- **What to do**
1: In the studio lighting text below, rewrite the paragraph beginning "Hot or cool, continuous lighting" as a brief bulleted list that keeps its main facts.
2: Print the passage of the studio lighting text below from "Duly Noted Studio" up to and including "has the advantage.", reproducing every word and mark without change.

- **Excerpted text**
Filling a studio with loads of gear can be a costly and time consuming adventure. While the amount of toys and gadgets available on todays market is beyond what most photographers will ever need, it's still a lot of fun experimenting with them. It's important to keep in mind, however, that a photographers gear is not what gives him talent. Many excellent photographs have been taken using just minimal gear. So, before you rush out to buy all kinds of new equipment, let's first take a look at a few studio lighting essentials.
Duly Noted Studio Outtake by dollen, on Flickr
Lights – The age old question: Strobes or continuous lights? The answer will vary greatly and is seemingly widely based on personal preference. A strobe light, will only emit a burst of light when it is triggered to do so, usually by the camera it is synced with; whereas continuous light will emit light without hesitation until you physically turn it off, much like any household lamp. Continuous lights come in hot and cool varieties, the difference being one can get scorching hot and make for some really unhappy models and the other stays cool to the touch while delivering an unwavering supply of light. For obvious reasons, cool continuous lighting has the advantage.
Hot or cool, continuous lighting is nice because you can see immediate results of your lighting pattern, since the lights are always going. That being said, many newer strobes are being made with a “modeling light” which will temporarily give you the same benefit. Strobes and flashes will also give you a greater degree of control of light output over continuous lighting.

- **Data shown**
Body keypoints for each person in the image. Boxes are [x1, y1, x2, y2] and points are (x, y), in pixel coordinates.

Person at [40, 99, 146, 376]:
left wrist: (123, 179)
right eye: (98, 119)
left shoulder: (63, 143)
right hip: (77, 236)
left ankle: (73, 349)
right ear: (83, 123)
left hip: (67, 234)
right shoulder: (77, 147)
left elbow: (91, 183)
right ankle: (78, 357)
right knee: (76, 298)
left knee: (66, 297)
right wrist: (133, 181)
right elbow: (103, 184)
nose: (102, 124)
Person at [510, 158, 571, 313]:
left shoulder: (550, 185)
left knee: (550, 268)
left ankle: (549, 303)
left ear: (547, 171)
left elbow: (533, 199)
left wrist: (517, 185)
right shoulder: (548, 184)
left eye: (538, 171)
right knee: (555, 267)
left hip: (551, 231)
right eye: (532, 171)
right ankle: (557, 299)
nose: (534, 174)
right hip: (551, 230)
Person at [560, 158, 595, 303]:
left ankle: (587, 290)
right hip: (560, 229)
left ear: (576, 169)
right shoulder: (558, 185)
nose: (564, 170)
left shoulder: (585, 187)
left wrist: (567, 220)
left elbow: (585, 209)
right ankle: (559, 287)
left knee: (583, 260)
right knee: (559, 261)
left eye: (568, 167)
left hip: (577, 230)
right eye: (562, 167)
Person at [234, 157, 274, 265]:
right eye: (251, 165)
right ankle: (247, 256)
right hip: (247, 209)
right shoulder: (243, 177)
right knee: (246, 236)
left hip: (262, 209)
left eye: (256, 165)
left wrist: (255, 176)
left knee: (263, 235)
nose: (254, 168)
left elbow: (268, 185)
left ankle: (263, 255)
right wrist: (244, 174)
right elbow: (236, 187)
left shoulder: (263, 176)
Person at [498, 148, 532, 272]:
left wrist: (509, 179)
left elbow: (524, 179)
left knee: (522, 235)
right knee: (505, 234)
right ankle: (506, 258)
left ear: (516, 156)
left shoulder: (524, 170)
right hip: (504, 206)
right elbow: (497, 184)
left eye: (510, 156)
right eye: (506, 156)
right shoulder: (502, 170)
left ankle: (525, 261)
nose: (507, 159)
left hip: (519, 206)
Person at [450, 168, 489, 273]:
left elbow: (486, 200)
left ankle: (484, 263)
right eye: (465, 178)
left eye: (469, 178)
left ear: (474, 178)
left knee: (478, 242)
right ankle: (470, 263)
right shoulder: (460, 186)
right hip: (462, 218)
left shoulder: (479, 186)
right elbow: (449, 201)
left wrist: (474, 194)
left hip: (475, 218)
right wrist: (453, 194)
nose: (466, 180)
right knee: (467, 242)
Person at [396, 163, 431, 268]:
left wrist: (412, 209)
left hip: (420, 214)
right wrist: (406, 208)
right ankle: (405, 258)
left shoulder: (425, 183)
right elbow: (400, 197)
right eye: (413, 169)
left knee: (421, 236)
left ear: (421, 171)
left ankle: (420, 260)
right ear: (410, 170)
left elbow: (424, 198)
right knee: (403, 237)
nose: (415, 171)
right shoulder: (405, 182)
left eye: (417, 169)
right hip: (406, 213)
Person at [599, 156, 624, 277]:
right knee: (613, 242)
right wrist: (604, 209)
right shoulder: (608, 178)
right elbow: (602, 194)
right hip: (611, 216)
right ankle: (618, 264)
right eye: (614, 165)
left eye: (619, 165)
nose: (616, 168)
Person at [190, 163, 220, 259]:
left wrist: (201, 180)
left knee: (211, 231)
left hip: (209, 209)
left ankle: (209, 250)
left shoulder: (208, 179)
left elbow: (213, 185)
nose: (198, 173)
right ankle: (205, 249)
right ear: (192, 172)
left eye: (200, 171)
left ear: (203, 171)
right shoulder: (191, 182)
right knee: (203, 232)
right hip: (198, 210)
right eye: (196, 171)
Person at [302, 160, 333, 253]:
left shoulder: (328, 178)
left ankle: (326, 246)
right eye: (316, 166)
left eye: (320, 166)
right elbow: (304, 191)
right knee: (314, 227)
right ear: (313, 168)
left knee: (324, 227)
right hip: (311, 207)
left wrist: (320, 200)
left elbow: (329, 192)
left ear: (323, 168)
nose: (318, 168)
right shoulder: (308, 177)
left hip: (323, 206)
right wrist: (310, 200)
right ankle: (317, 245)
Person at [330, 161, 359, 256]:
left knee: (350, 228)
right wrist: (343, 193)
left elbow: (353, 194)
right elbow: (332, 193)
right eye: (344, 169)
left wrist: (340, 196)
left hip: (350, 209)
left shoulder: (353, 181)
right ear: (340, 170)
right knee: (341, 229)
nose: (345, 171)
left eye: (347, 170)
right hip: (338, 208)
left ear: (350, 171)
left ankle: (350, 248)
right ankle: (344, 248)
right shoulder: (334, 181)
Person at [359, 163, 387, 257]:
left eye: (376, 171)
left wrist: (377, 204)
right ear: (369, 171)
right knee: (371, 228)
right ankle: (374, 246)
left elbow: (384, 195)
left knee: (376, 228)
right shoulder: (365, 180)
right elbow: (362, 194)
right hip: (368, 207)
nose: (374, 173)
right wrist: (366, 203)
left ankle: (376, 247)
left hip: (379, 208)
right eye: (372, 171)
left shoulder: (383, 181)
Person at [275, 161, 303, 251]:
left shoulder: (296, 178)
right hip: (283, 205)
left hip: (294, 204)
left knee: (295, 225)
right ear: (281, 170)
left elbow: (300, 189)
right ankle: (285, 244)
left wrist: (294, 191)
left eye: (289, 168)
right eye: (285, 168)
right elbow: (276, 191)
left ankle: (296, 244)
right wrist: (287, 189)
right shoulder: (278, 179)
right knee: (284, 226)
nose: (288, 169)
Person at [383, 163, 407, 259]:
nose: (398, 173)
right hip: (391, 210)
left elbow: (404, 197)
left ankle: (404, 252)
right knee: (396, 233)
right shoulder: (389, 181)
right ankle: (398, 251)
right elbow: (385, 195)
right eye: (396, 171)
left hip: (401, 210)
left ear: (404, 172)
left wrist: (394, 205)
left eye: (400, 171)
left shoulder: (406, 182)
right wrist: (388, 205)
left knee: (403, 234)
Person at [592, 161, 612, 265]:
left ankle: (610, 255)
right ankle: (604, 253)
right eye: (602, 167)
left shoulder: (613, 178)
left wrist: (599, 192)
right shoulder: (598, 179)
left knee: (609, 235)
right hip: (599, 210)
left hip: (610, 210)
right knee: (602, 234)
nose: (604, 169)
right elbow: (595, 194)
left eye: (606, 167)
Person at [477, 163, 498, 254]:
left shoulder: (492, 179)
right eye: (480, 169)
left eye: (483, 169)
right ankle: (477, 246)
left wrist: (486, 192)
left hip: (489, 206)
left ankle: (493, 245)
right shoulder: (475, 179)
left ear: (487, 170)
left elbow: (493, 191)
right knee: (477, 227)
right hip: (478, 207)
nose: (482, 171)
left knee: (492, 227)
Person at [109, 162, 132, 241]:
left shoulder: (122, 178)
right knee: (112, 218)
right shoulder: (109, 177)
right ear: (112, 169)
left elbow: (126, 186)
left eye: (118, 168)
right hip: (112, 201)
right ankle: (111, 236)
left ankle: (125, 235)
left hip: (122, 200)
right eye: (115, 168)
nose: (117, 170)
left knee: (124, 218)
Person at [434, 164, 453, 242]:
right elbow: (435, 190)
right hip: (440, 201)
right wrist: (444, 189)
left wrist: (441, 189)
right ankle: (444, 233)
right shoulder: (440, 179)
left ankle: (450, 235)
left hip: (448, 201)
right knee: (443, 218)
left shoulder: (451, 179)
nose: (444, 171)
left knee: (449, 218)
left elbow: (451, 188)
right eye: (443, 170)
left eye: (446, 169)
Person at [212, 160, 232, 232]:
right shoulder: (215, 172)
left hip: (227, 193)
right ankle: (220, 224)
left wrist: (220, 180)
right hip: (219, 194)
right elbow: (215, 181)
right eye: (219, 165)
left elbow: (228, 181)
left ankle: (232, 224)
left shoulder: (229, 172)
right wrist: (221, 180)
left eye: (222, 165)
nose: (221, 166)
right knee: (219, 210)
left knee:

- **Replies**
1:
- Continuous lighting, hot or cool, lets you see the results of your lighting pattern immediately, because the lights are always on.
- Many newer strobes include a "modeling light" that temporarily provides the same benefit.
- Strobes and flashes give greater control of light output than continuous lighting.

2:
Duly Noted Studio Outtake by dollen, on Flickr
Lights – The age old question: Strobes or continuous lights? The answer will vary greatly and is seemingly widely based on personal preference. A strobe light, will only emit a burst of light when it is triggered to do so, usually by the camera it is synced with; whereas continuous light will emit light without hesitation until you physically turn it off, much like any household lamp. Continuous lights come in hot and cool varieties, the difference being one can get scorching hot and make for some really unhappy models and the other stays cool to the touch while delivering an unwavering supply of light. For obvious reasons, cool continuous lighting has the advantage.